La memoria de Fausi navega entre imágenes de bulldozers excavando una fosa común para dejar caer dentro cientos de cadáveres, y cuerpos mutilados como el de una mujer embarazada con el vientre abierto. Se ríe, sin embargo, cuando cuenta el miedo que le cogió a su propio gato. “Cuando lo encontré en casa, pensé que iba hacia mí porque le llamaba, pero me saltó encima agresivo”, ironiza, “los perros y gatos habían empezado a comerse los cuerpos”.
“Es triste que [Sharon] haya muerto así”, dice Mohamed Srur con una calma que hace estremecerse ante el odio que esconde, “debería haber muerto a manos de niños y mujeres palestinas”. De una familia de nueve, solo sobrevivieron él, su madre, sus dos hermanas y un hermano pequeño, que pasó la noche agazapado entre los cadáveres de su padre y sus hermanos asesinados en la pared de su casa.
En 2001, la familia intentó llevar el caso a la Corte Penal Internacional.
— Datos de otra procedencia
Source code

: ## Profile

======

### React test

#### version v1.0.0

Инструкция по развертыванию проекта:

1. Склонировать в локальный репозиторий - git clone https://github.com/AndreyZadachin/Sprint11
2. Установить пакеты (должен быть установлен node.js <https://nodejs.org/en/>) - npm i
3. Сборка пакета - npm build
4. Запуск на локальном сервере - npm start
Nohad, una de las hermanas, se sumó a la denuncia contra Sharon presentada por 40 víctimas de la matanza ante un tribunal belga, que finalmente rechazó aplicar la jurisdicción universal para condenar al ex primer ministro alegando que ninguno de los denunciantes ostentaba la nacionalidad belga. “Me apena”, continúa Srur, “tenía esperanzas en el caso, pero no ocurrió nada, en el fondo sabía que nunca le castigarían”.